In August 2019, NATO secretary general Jens Stoltenberg authored a bombastic op-ed declaring the military alliance would “guard its cyber domain and invoke collective defence if required.” A “serious cyberattack” on one member state could be “treated as an attack against us all,” he wrote, triggering Article 5 in the process. Fast forward two years, and Keith Alexander, US National Security Agency director 2005 - 2014, called on the ‘Five Eyes’ global spying network to construct a global unified cyberattack “radar”: “Imagine if we built a radar picture for cyber that covered not only what impacts Australia, but what impacts other countries, and we could share, in real time, threats that are hitting our countries…What we can do is share information and work together…Cyber is going to be hugely important for our future. It’s the one area where adversaries can attack Australia and the US without trying to cross the oceans…We have this anomaly: how are you gonna defend that which you can’t see?”

Alexander, who lied brazenly to the public about his agency’s spying capabilities - including while while testifying under oath to Congress - during his time as NSA chief, suggested this worldwide dragnet would contribute significantly to collective defence, in the obvious spirit of NATO’s Article 5. Given “proposals” for Orwellian, futuristic resources from Western politicians and military and intelligence officials almost invariably presage their real-world rollout, we can only assume in light of Bauer’s announcement such a “radar” is incoming.

‘Security Failures’

This interpretation is reinforced by Bauer observing how invoking Article 5 could only happen once it was confirmed a cyberattack was carried out by a state actor, not a private person or structure. “In that case, it would not be clear who to go to war with,” he added. It’s certainly a source of some relief that NATO is committed to securing clarity on “who to go to war with”, before launching a military “response” to a cyberattack.

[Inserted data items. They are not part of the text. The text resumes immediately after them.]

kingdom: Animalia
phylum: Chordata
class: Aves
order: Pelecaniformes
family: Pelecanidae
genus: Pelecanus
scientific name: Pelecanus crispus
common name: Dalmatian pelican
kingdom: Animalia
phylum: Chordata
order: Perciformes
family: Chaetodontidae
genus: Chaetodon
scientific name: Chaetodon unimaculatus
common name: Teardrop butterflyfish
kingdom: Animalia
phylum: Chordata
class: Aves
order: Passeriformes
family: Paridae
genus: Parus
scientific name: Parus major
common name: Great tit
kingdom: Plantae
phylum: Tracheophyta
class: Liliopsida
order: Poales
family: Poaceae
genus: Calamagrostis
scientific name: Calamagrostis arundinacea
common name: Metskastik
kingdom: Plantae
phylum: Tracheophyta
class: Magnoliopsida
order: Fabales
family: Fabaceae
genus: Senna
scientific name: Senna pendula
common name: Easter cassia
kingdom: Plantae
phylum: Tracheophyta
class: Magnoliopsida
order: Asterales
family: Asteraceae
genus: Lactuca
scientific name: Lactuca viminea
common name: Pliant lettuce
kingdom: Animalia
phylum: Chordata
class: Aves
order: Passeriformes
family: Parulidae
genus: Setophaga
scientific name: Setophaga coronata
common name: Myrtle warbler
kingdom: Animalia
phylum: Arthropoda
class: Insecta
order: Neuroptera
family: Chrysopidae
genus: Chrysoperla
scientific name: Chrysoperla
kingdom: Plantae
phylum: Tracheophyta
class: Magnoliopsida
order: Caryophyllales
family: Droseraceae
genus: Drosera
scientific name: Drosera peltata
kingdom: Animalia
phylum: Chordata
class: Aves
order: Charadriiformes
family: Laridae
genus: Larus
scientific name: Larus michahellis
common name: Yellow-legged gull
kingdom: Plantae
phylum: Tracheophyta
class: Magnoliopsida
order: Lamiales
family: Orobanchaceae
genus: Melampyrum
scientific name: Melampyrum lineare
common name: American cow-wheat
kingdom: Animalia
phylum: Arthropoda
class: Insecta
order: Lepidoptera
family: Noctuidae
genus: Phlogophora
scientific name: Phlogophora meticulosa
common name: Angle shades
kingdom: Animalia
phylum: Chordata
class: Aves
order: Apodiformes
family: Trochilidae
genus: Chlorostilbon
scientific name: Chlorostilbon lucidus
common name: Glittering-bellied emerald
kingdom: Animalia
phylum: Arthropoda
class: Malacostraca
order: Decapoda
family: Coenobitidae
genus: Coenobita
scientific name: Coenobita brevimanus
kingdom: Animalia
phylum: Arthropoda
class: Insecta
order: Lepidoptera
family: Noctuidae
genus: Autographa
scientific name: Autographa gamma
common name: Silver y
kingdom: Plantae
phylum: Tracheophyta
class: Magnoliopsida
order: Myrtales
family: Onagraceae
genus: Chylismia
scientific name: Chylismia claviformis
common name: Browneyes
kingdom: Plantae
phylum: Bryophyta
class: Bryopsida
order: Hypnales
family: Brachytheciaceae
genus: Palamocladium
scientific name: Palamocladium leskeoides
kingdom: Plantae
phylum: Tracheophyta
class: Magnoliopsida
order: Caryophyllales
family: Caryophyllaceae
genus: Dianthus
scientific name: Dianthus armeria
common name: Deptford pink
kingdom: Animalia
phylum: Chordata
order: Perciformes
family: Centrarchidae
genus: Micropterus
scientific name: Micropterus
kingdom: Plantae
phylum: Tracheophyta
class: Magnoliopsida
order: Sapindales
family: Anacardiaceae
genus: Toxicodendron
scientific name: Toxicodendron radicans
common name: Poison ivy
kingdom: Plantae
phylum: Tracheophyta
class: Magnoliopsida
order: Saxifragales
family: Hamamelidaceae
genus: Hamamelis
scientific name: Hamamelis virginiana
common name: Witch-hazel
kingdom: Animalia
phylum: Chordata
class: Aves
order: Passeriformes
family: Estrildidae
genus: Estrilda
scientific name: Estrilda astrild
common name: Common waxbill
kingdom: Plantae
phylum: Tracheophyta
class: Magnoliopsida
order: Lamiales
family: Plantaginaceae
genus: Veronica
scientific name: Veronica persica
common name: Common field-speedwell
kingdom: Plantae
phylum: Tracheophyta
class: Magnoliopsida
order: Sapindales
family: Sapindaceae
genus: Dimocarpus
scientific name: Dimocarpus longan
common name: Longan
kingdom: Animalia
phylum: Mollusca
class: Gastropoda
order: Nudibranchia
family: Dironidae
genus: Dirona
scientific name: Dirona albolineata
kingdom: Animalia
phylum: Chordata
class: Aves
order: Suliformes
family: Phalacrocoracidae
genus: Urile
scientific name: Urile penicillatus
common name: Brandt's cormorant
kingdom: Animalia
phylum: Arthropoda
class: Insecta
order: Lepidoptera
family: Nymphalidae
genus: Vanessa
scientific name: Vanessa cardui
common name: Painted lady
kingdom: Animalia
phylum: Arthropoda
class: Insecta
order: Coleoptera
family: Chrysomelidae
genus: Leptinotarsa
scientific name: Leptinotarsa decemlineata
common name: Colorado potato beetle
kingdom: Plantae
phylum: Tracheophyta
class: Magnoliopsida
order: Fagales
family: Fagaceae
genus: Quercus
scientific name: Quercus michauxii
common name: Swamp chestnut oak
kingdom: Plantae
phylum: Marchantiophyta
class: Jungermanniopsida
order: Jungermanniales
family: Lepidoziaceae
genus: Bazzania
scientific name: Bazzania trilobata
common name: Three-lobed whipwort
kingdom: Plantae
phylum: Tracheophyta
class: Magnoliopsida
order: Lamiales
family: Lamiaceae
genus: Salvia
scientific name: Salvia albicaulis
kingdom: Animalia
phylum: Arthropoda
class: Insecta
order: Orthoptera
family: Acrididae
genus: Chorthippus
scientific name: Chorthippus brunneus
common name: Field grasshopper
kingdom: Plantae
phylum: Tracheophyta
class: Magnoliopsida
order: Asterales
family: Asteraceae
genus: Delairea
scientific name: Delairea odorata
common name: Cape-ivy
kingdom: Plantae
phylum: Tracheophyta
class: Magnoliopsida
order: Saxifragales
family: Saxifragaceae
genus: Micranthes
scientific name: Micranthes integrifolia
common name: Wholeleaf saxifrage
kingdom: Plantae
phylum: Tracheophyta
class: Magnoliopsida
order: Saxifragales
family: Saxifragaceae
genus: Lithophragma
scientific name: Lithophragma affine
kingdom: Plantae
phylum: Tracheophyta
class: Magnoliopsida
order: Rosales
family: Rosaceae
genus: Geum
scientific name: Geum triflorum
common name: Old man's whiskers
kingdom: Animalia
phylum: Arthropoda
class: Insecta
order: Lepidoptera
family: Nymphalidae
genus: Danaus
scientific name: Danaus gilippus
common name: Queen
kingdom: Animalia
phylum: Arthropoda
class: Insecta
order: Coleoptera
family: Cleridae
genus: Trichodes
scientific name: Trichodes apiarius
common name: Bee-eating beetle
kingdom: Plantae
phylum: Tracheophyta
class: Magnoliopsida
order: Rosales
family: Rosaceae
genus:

However, these comments illuminate a very obvious, grave problem with adding cyberattacks to Article 5’s ambit. Identifying who or what is responsible for them to an absolute certainty is extremely difficult. This task is further complicated by a frequent lack of certainty over whether hackers operating from a particular state are doing so at the behest of authorities. For example, much has been made in Britain recently of  Russian hacking group Qilin, which supposedly infiltrated NHS servers.

Further muddying the picture, it has been confirmed that Western intelligence services can falsely attribute cyberattacks, with devastating effect. In 2017, CIA files published by WikiLeaks revealed how the Agency masks its hacking exploits, to make it appear another state actor was responsible. Dubbed ‘Marble Framework’, among other things the resource inserts foreign-language text into malware source codes to misdirect security analysts. The Framework can obfuscate in this manner via Arabic, Chinese, English, Farsi, Korean, and Russian.”

Dat betekent dat de NAVO, of tenminste een aantal oorlogshaviken in deze organisatie, het recht menen te hebben om op basis van vermeende en dubieuze ‘cyberattacks’ andere landen aan te vallen, waarvan de bron helemaal niet te controleren is. Ga er dan maar van uit dat geheime diensten zelf cyberattacks kunnen simuleren op eigen instellingen en kunnen misbruiken als oncontroleerbare ‘aanvallen’ om oorlogen te beginnen.
Men zoekt dus naar nieuwe smoezen om een oorlog te kunnen rechtvaardigen.